Mais Claude ne succombe pas aux sirènes des maths. Car outre sa passion pour la gravure, il en a une autre, à laquelle l’X prépare volontiers, la mer. La mer : une partie de son cœur est resté au Port-Blanc, ce site exceptionnel des Côtes d’Armor, où il a passé de merveilleuses vacances. A 17 ans, il avait embarqué tout un été sur un cargo allemand, un stage linguistique original. Il a toujours rêvé de construire des navires.
A la sortie de l’X, il choisit donc le corps du génie maritime. Durant vingt ans, Claude conduit une double carrière d’ingénieur de l’armement et de graveur. A l’arsenal de Brest, puis à partir de 1977 à l’armement naval de la SNCF, où il a en charge l’exploitation des car-ferries et aéroglisseurs transmanche, il travaille sur les bateaux.
Parallèlement, il rejoint sa clientèle dans ce qu’elle a de plus affectif : ses symboles. Il grave en l’honneur des nouveaux bâtiments, selon la tradition de la Marine. Il grave pour les unités de combat, pour des écoles. Aujourd’hui encore, on trouve quelques-unes de ses médailles à la boutique de l’École de Coëtquidan.

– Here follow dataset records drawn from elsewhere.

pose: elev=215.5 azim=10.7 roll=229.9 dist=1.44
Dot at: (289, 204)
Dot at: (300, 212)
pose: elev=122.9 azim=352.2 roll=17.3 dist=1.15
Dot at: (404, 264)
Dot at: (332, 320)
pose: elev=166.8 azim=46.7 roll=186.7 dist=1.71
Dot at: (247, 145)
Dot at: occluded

C’est à l’X qu’il avait fait la connaissance de Jacques Derrey, Prix de Rome de gravure et maître de dessin à l’école. Son compagnonnage à ses côtés lui vaut une médaille d’or au Salon des artistes français en 1975. Entre 1980 et 90, il est l’animateur de l’atelier de gravure de l’X, dans le cadre de l’enseignement des arts plastiques. La carrière d’ingénieur de Claude prend fin en 1990. Il vient d’hériter d’une petite propriété à Pouilly-Fuissé, dans le vignoble du Mâconnais. Il peut faire valoir ses droits à la retraite d’ingénieur de l’armement. Il décide de quitter la SNCF pour se consacrer à ses vignes et vivre de son art.
Il devient incidemment président du groupe X‑Vinicole, preuve d’un attachement à la communauté polytechnicienne qui ne s’est jamais démenti.

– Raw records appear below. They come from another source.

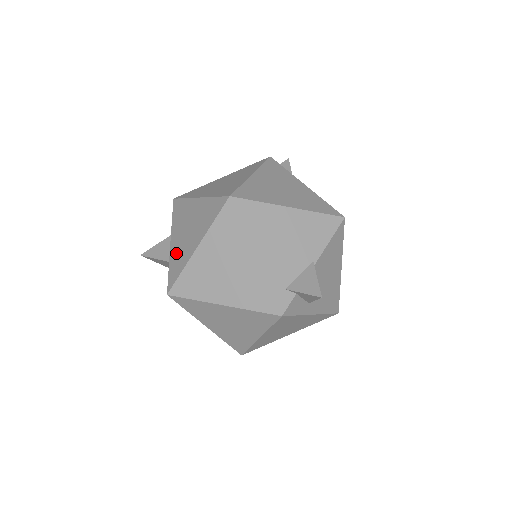
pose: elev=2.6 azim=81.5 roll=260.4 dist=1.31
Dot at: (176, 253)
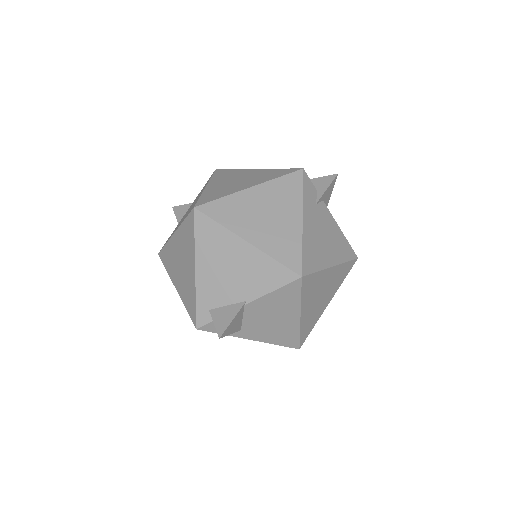
Dot at: (178, 224)
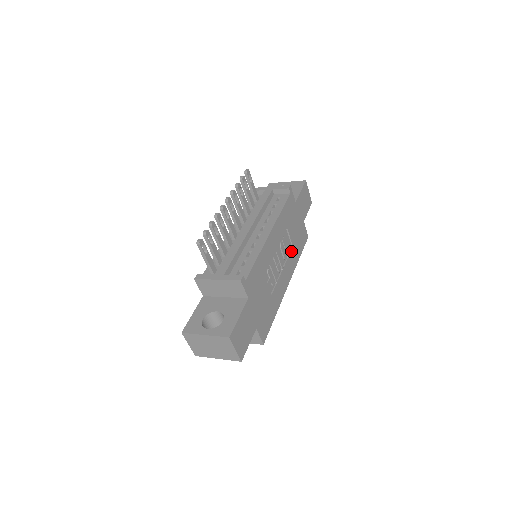
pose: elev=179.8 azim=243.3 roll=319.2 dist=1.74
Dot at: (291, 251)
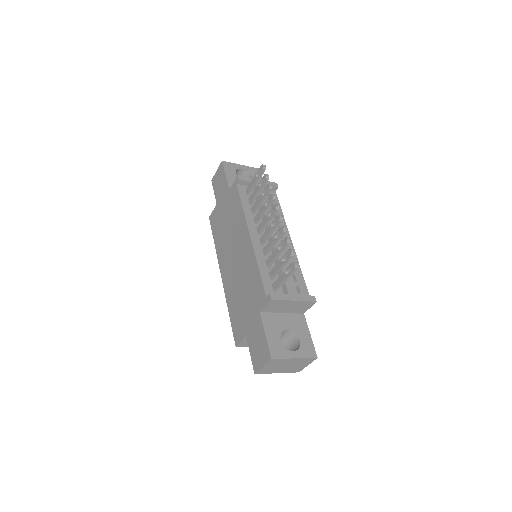
Dot at: occluded
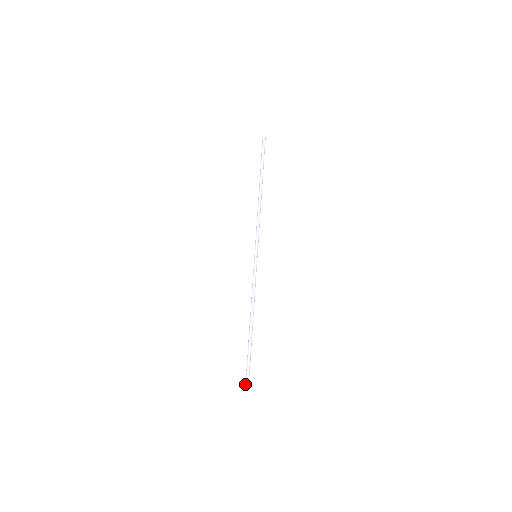
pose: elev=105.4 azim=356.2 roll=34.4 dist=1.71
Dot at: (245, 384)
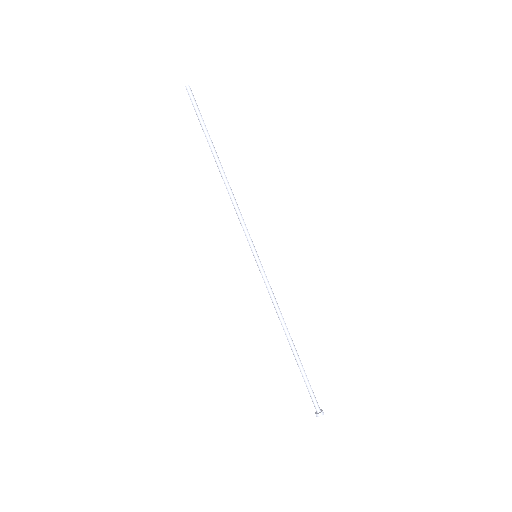
Dot at: (319, 413)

En 1994, le bicentenaire de l’Ecole Polytechnique lui apporte une activité créatrice importante. Christian Marbach, président du comité d’organisation du bicentenaire, est à la recherche d’un artiste capable de concevoir des objets commémoratifs. Le directeur de la Monnaie de Paris le met en relation avec Claude. Il est chargé des éditions « objets ». Claude conçoit son art comme un métier d’auditeur. « Les clients savent démolir, pas construire. Il appartient à l’artiste, comme à l’auditeur, de les faire parler pour leur faire exprimer leurs désirs profonds. » Ensuite, il lui revient de les traduire dans ses matrices : c’est là la spécificité de son art.
La communauté polytechnicienne s’est bien souvent invitée chez Claude. Son amitié avec Christian Marbach, née sur le chantier du bicentenaire, lui a valu de le suivre à la Sabix, la Société des amis de la bibliothèque de l’Ecole, puis d’illustrer les Portraits de polytechniciens qu’il publiera à l’occasion du Magnan 2015. Histoire d’une fidélité qui, pour avoir pris de multiples visages, n’en aura pas moins été indéfectible.